Pour une fois qu'un spectacle des Francos par ses chansons ne s'en tient pas qu'à raconter la vie quotidienne. Plusieurs chanteurs, chanteuses ou groupes de la relève s'en tiennent beaucoup trop à l'existentiel ou à l'intime en tant que thème dominant des chansons.

Tout dépend de l'angle retenu, si la jeunesse se désengage trop en musique comme en tout socialement, elle court après son propre malheur. L.Waridel et H.Latulippe en tant que jeunes ne sont pas des musiciens et ils ne sont pas particulièrement excitants à entendre. Tout au moins ils ont quelque chose à dire! Si on s'en tient à l'angle musical, ni Waridel, ni Latulippe ou Langirand n'ont d'affaire là. Mais voilà l'élargissement des horizons fait sur le strict plan artistique par un Pierre Lapointe avec Mutandès peut se faire aussi sur un plan global en incluant la dimension politique comme cela a été le cas avec Planète bleue. Il en va de même d'ailleurs pour le spectacle de la fête nationale de la St Jean.

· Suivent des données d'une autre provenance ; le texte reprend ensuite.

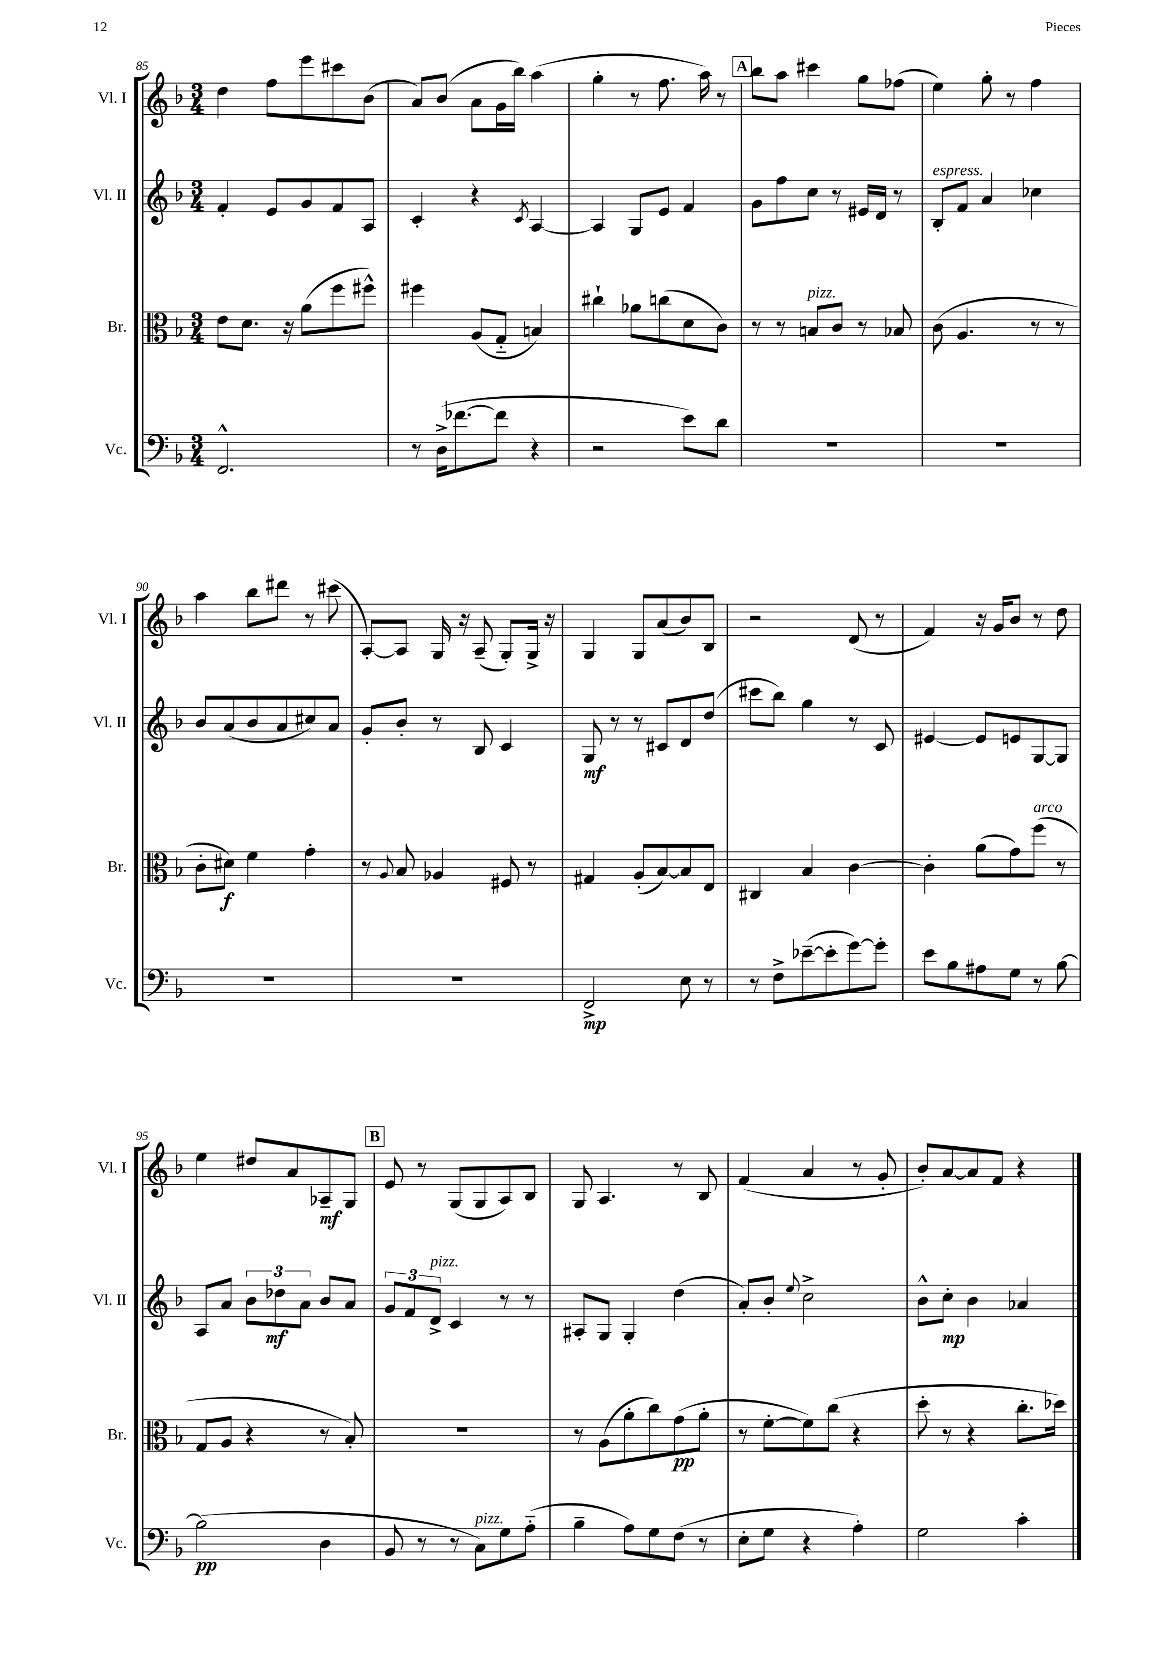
<<
\new StaffGroup <<
\new Staff = "s0" \with { instrumentName = "Vl. I" shortInstrumentName = "Vl. I" } {
    \clef treble \key f \major \numericTimeSignature \time 3/4
    d''4 f''8 e'''8 cis'''8 bes'8( |
    a'8) bes'8( a'8 g'16 bes''16) a''4( |
    g''4-. r8 f''8. a''16) r8 |
    \mark \markup { \box "A" } bes''8 a''8 cis'''4 g''8 fes''8( |
    e''4) g''8-. r8 f''4 |
    a''4 bes''8 dis'''8 r8 cis'''8( |
    a8~-.) a8 g16 r16 a8--( g8-.) g16-> r16 |
    g4 g8 a'8( bes'8) bes8 |
    r2 d'8( r8 |
    f'4) r16 g'16 bes'8 r8 d''8 |
    e''4 dis''8 a'8 aes8--\mf g8 |
    \mark \markup { \box "B" } e'8 r8 g8( g8 a8) bes8 |
    g8 a4. r8 bes8 |
    f'4( a'4 r8 g'8-. |
    bes'8-.) a'8~ a'8 f'8 r4 \bar "|." |
}
\new Staff = "s1" \with { instrumentName = "Vl. II" shortInstrumentName = "Vl. II" } {
    \clef treble \key f \major \numericTimeSignature \time 3/4
    f'4-. e'8 g'8 f'8 a8 |
    c'4-. r4 \acciaccatura { c'8 } a4~ |
    a4 g8 e'8 f'4 |
    \mark \markup { \box "A" } g'8 f''8 c''8 r8 eis'16 d'16 r8 |
    bes8-.^\markup { \italic "espress." } f'8 a'4 ces''4 |
    bes'8 a'8( bes'8 a'8 cis''8) a'8 |
    g'8-. bes'8-. r8 bes8 c'4 |
    g8\mf r8 r8 cis'8 d'8 d''8( |
    cis'''8 bes''8) g''4 r8 c'8 |
    eis'4~ eis'8 e'8 g8~ g8 |
    a8 a'8 \tuplet 3/2 { bes'8 des''8\mf a'8 } bes'8 a'8 |
    \mark \markup { \box "B" } \tuplet 3/2 { g'8 f'8 d'8->^\markup { \italic "pizz." } } c'4 r8 r8 |
    ais8-. g8 g4-. d''4( |
    a'8-.) bes'8-. \appoggiatura { e''8 } c''2-> |
    bes'8-^ c''8-.\mp bes'4 aes'4 \bar "|." |
}
\new Staff = "s2" \with { instrumentName = "Br." shortInstrumentName = "Br." } {
    \clef alto \key f \major \numericTimeSignature \time 3/4
    e'8 d'8. r16 a'8( f''8 fis''8-^) |
    fis''4 a8( g8-_ b4) |
    cis''4-! aes'8 c''8( d'8 c'8) |
    \mark \markup { \box "A" } r8 r8 b8^\markup { \italic "pizz." } c'8 r8 bes8 |
    c'8( a4. r8 r8 |
    c'8-. dis'8\f) f'4 g'4-. |
    r8 \appoggiatura { a8 } bes8 aes4 fis8 r8 |
    gis4 a8-.( bes8~) bes8 e8 |
    cis4 bes4 c'4~ |
    c'4-. a'8( g'8) f''8^\markup { \italic "arco" }( r8 |
    g8 a8 r4 r8 bes8-.) |
    \mark \markup { \box "B" } R2. |
    r8 a8( a'8-. c''8) g'8\pp( a'8-. |
    r8 f'8~-. f'8) c''8( r4 |
    d''8-. r8 r4 c''8.-. des''16) \bar "|." |
}
\new Staff = "s3" \with { instrumentName = "Vc." shortInstrumentName = "Vc." } {
    \clef bass \key f \major \numericTimeSignature \time 3/4
    f,2.-^ |
    r8 d16->( fes'8.~ fes'8 r4 |
    r2 e'8) d'8 |
    \mark \markup { \box "A" } R2. |
    R2. |
    R2. |
    R2. |
    f,2->\mp e8 r8 |
    r8 f8-> ees'8~--( ees'8-. g'8~) g'8-. |
    e'8 bes8 ais8 g8 r8 bes8~ |
    bes2\pp( d4 |
    \mark \markup { \box "B" } bes,8 r8 r8 c8^\markup { \italic "pizz." }) g8 a8-_( |
    bes4-- a8) g8 f8( r8 |
    e8-. g8 r4 a4-.) |
    g2 c'4-. \bar "|." |
}
>>
>>
\layout { \context { \Score currentBarNumber = #85 } }
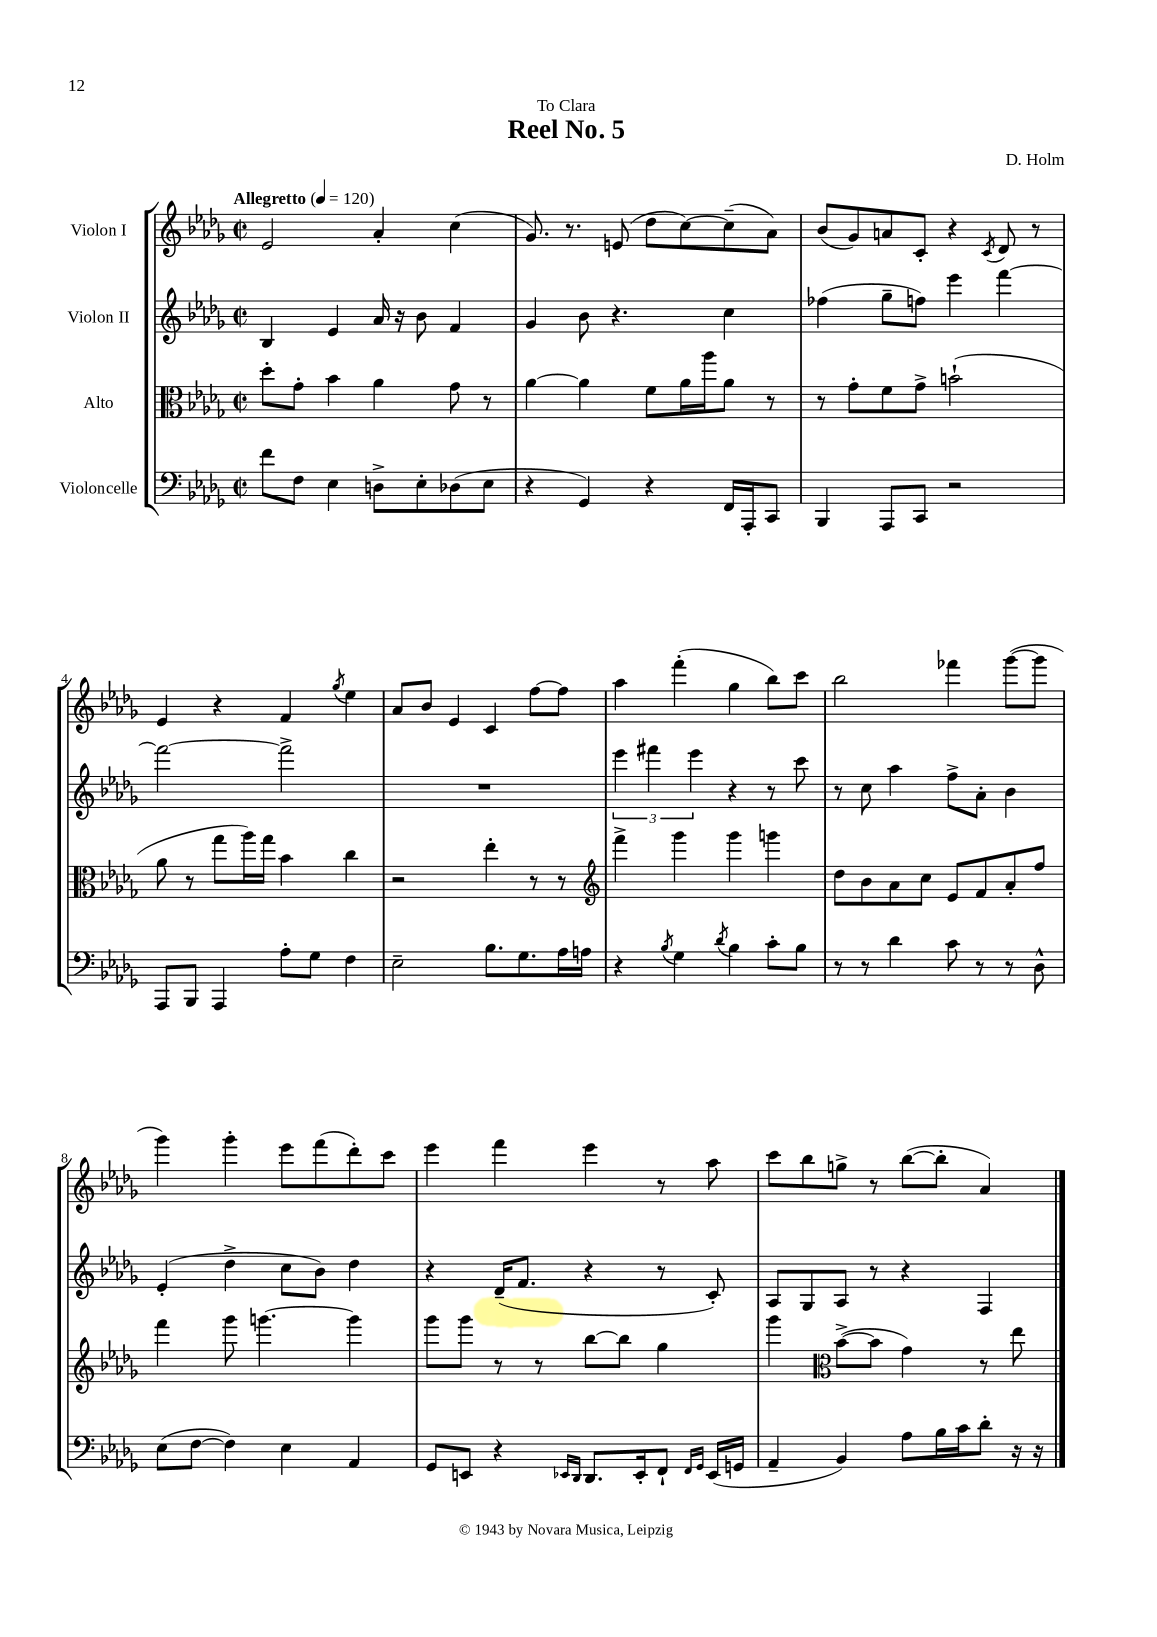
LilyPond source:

\header { title = "Reel No. 5" composer = "D. Holm" dedication = "To Clara" }
<<
\new StaffGroup <<
\new Staff = "s0" \with { instrumentName = "Violon I" } {
    \clef treble \key des \major \defaultTimeSignature \time 2/2 \tempo "Allegretto" 4 = 120
    ees'2 aes'4-. c''4( |
    ges'8.) r8. e'8( des''8 c''8~) c''8--( aes'8) |
    bes'8( ges'8) a'8 c'8-. r4 \acciaccatura { c'8 } des'8 r8 |
    ees'4 r4 f'4 \acciaccatura { ges''8 } ees''4 |
    aes'8 bes'8 ees'4 c'4 f''8~ f''8 |
    aes''4 f'''4-.( ges''4 bes''8) c'''8 |
    bes''2 fes'''4 ges'''8~( ges'''8 |
    ges'''4) ges'''4-. ees'''8 f'''8( des'''8-.) c'''8 |
    ees'''4 f'''4 ees'''4 r8 aes''8 |
    c'''8 bes''8 g''8-> r8 bes''8~( bes''8-. aes'4) \bar "|." |
}
\new Staff = "s1" \with { instrumentName = "Violon II" } {
    \clef treble \key des \major \defaultTimeSignature \time 2/2
    bes4 ees'4 aes'16 r16 bes'8 f'4 |
    ges'4 bes'8 r4. c''4 |
    fes''4( ges''8-- f''8) ees'''4 f'''4~ |
    f'''2~ f'''2-> |
    R1 |
    \tuplet 3/2 { ees'''4 fis'''4 ees'''4 } r4 r8 c'''8 |
    r8 c''8 aes''4 f''8-> aes'8-. bes'4 |
    ees'4-.( des''4-> c''8 bes'8) des''4 |
    r4 des'16--( f'8. r4 r8 c'8-.) |
    aes8 ges8 aes8 r8 r4 f4 \bar "|." |
}
\new Staff = "s2" \with { instrumentName = "Alto" } {
    \clef alto \key des \major \defaultTimeSignature \time 2/2
    des''8-. ges'8-. bes'4 aes'4 ges'8 r8 |
    aes'4~ aes'4 f'8 aes'16 aes''16 aes'8 r8 |
    r8 ges'8-. f'8 ges'8-> b'2-!( |
    aes'8 r8 ges''8 aes''16) ges''16 bes'4 c''4 |
    r2 ees''4-. r8 r8 |
    \clef treble f'''4-> ges'''4 ges'''4 g'''4 |
    des''8 bes'8 aes'8 c''8 ees'8 f'8 aes'8-. f''8 |
    f'''4 ges'''8 g'''4.~ g'''4 |
    ges'''8 ges'''8 r8 r8 bes''8~ bes''8 ges''4 |
    ges'''4 \clef alto bes'8~->( bes'8 ges'4) r8 ees''8 \bar "|." |
}
\new Staff = "s3" \with { instrumentName = "Violoncelle" } {
    \clef bass \key des \major \defaultTimeSignature \time 2/2
    f'8 f8 ees4 d8-> ees8-. des8( ees8 |
    r4 ges,4) r4 f,16 aes,,16-. c,8 |
    bes,,4 aes,,8 c,8 r2 |
    aes,,8 bes,,8 aes,,4 aes8-. ges8 f4 |
    ees2-- bes8. ges8. aes16 a16 |
    r4 \acciaccatura { bes8 } ges4 \acciaccatura { des'8 } bes4 c'8-. bes8 |
    r8 r8 des'4 c'8 r8 r8 des8-^ |
    ees8( f8~ f4) ees4 aes,4 |
    ges,8 e,8 r4 \grace { ees,16 des,16 } des,8. ees,16-. f,8-! \grace { f,16 ges,16 } ees,16( g,16 |
    aes,4-- bes,4) aes8 bes16 c'16 des'8-. r16 r16 \bar "|." |
}
>>
>>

Il ne faut pas mettre la politique partout en musique populaire comme on a tenté de le faire maladroitement avec MacCartney ce qui ne veut pas dire autrement que des sociétés occidentales se déterminent encore comme dynamiques lorsque leurs artistes très majoritairement ne sont plus capables de s'impliquer sur des questions politiques.

Pour rester avec les ex Beatles, la légende de John Lennon serait sûrement moins forte s'il n'avait pas chanté et composé Imagine, lui même inspiré par un certain Bob Dylan.